Updated by Loïc Dachary over 8 years ago
- Subject changed from ext4 xattr linux 3.16 backtrace to ext4 xattr linux 3.16 panic
Updated by Mehdi Abaakouk over 8 years ago
Just got the same kind of backtrace on a 4.2.3 kernel
Updated by Mehdi Abaakouk over 8 years ago
Backtrace on a 3.16.7 kernel
Updated by Loïc Dachary over 8 years ago
s1¶
mb_cache_entry_get [mbcache] ext4_xattr_block_set [ext4] ext4_xattr_find_entry [ext4] ext4_xattr_set_entry [ext4] ext4_xattr_set_handle [ext4] ext4_xattr_set [ext4] generic_setxattr __vfs_setxattr_noperm vfs_setxattr setxattr ext4_xattr_user_list ext4_xattr_list_entries ext4_listattr __sb_start_write
s2¶
__mb_cache_entry_release+0x9d/0x120 [mbcache] ext4_xattr_get+XXXX [ext4] generic_getxattr getxattr ext4_discard_preallocation
s3¶
ext4_xattr_cache_insert [ext4] ext4_xattr_get [ext4] generic_getxattr vfs_getxattr ext4_discard_preallocations do_flip_open
Updated by Loïc Dachary over 8 years ago
- Subject changed from ext4 xattr linux 3.16 panic to ext4 xattr linux 3.16 / 4.2.3 panic
Updated by Loïc Dachary over 8 years ago
- http://tracker.ceph.com/issues/11581#note-2 has and ext4 related panic but the problem does not look the same
Updated by Laurent GUERBY over 8 years ago
On some machines before freezing we have soft lockup messages:
root@g2:~#
Message from syslogd@g2 at Oct 30 21:01:37 ...
kernel:[76005.122564] BUG: soft lockup - CPU#3 stuck for 23s! [ceph-osd:5530]
Message from syslogd@g2 at Oct 30 21:01:37 ...
kernel:[76005.146542] BUG: soft lockup - CPU#5 stuck for 23s! [ceph-osd:5790]
Message from syslogd@g2 at Oct 30 21:01:37 ...
kernel:[76005.158531] BUG: soft lockup - CPU#6 stuck for 23s! [ceph-osd:10587]
Message from syslogd@g2 at Oct 30 21:01:37 ...
kernel:[76005.170521] BUG: soft lockup - CPU#7 stuck for 23s! [ceph-osd:5920]
Message from syslogd@g2 at Oct 30 21:02:05 ...
kernel:[76033.097887] BUG: soft lockup - CPU#3 stuck for 22s! [ceph-osd:5530]
Message from syslogd@g2 at Oct 30 21:02:05 ...
kernel:[76033.121866] BUG: soft lockup - CPU#5 stuck for 22s! [ceph-osd:5790]
Message from syslogd@g2 at Oct 30 21:02:05 ...
kernel:[76033.133855] BUG: soft lockup - CPU#6 stuck for 22s! [ceph-osd:10587]
Message from syslogd@g2 at Oct 30 21:02:05 ...
kernel:[76033.145844] BUG: soft lockup - CPU#7 stuck for 22s! [ceph-osd:5920]
Updated by Samuel Just over 8 years ago
We need to send a description of this to the ext4 list asap.
Updated by Loïc Dachary over 8 years ago
- Status changed from 12 to Need More Info
It would be useful to have a way to reproduce the problem. Or maybe a list of the xattr of all objects on the faulty OSD ?
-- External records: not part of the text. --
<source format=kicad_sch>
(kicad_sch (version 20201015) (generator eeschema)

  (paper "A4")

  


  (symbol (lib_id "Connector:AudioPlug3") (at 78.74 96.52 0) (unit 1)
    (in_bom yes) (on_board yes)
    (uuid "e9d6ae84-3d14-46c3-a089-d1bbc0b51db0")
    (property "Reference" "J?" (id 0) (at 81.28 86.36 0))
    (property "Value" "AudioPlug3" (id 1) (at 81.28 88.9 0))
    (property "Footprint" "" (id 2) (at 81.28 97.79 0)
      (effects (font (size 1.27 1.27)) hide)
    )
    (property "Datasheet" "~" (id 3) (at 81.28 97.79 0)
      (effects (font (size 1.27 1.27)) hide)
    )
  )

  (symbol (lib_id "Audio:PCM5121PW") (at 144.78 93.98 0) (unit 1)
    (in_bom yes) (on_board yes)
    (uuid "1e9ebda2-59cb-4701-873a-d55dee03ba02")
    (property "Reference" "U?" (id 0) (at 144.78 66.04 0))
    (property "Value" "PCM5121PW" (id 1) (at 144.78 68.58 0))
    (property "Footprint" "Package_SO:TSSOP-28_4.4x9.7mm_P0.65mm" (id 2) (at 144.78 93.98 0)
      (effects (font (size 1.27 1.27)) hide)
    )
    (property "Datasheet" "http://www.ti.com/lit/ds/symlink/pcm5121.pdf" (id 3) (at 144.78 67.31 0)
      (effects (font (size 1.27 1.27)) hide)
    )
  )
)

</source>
Updated by Mehdi Abaakouk over 8 years ago
I have opened the issue on kernel side: https://bugzilla.kernel.org/show_bug.cgi?id=107301
And got a complete backtrace via netconsole
Updated by Mehdi Abaakouk over 8 years ago
The issue seems due to a concurrency issue in the ext4 mbcache/xattr code in kernel.
In that case, does 'filestore op threads = 1' can workaround the issue ?
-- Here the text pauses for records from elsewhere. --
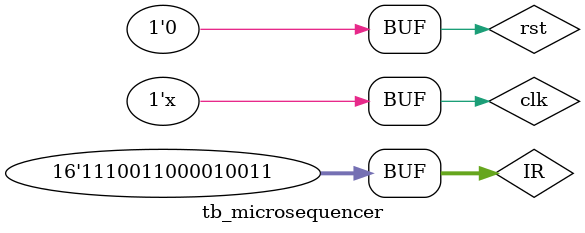
<source format=v>
`timescale 1ns/1ps
module tb_microsequencer();
    reg clk;
    reg rst;
    reg [15:0] IR;
    reg r;
    wire LD_MAR;
    wire LD_MDR;
    wire LD_IR;
    wire LD_BEN;
    wire LD_wire;
    wire LD_CC;
    wire LD_PC;
    wire GATE_PC;
    wire GATE_MDR;
    wire GATE_ALU;
    wire GATE_MARMUX;
    wire GATE_SHF;
    wire PCMUX1;
    wire PCMUX0;
    wire DRMUX;
    wire SR1MUX;
    wire ADDR1MUX;
    wire ADDR2MUX1;
    wire ADDR2MUX0;
    wire MARMUX;
    wire ALUK1;
    wire ALUK0;
    wire MIO_EN;
    wire R_W;
    wire DATA_SIZE;
    wire LSHF1;

    microsequencer dut1(clk,rst,IR[15:0],r,
    LD_MAR, LD_MDR, LD_IR, LD_BEN, LD_REG, LD_CC, LD_PC,
    GATE_PC, GATE_MDR, GATE_ALU, GATE_MARMUX, GATE_SHF, PCMUX1,
    PCMUX0, DRMUX, SR1MUX, ADDR1MUX, ADDR2MUX1, ADDR2MUX0, MARMUX,
    ALUK1, ALUK0, MIO_EN, R_W, DATA_SIZE, LSHF1
    );

    initial begin
        $monitor("RESET: %0b", r);
        clk = 0; rst = 0; IR[15:0] = 16'b1110011000010011; r = 0;

    end
    
    reg memen_cycle = 0;
    parameter mem_cycles = 5;

    always @(posedge clk) begin

        if(dut1.state == 33) begin
            if(memen_cycle == mem_cycles) begin
                r = 1;
                memen_cycle = 0;
            end
            else begin
                r = 0;
                memen_cycle = memen_cycle + 1;
            end
        end
        $display("------------------");
        $display("IR[15:12]: %0b", dut1.IR[15:12]);
        $display("IR[11]: %0b", dut1.IR[11]);
        $display("J: %0d", dut1.J);
        $display("COND1: %0b", dut1.COND1);
        $display("COND0: %0b", dut1.COND0);
        $display("IRD: %0b", dut1.IRD);
        $display("STATE: %0d", dut1.state);
        $display("NEXT_STATE: %0d", dut1.next_state);

    end

    always 
        #5 clk = ~clk;



endmodule
</source>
Updated by Loïc Dachary over 8 years ago
@laurent @mehdi : could you please summarize what you did to work around the problem ?
Updated by Laurent GUERBY over 8 years ago
Since no user level workaround were effective we rebuilt the ubuntu trusty 3.19 kernel with the following patch:
https://bugzilla.kernel.org/show_bug.cgi?id=107301#c6
The patch simply removes the mbcache code from ext4 xattr handing.
The kernel developpers are discussing what to do in the bugzilla, Sage and the Lustre developpers stepped in as users.
No issue so far in two days of production on our 11 machines with the new kernel.
Updated by Loïc Dachary over 8 years ago
- Description updated (diff)
- Status changed from Need More Info to 15
- Priority changed from High to Normal
Updated by Yuri Weinstein over 8 years ago
- Related to Bug #14505: "kernel: BUG: soft lockup - CPU#1 stuck" in upgrade:infernalis-infernalis-distro-basic-openstack added
Updated by Anonymous about 8 years ago
I just updated the korg bugzilla and updating this ticket accordingly.
The 4.6.x series of the kernel will feature a patch from Jan Kara that should solve this issue but upstream in the Kernel.
If Laurent & Medhi can confirm that 4.6.x is safe that would be ideal to report Ceph users considering using such kernel to avoid the issue you had.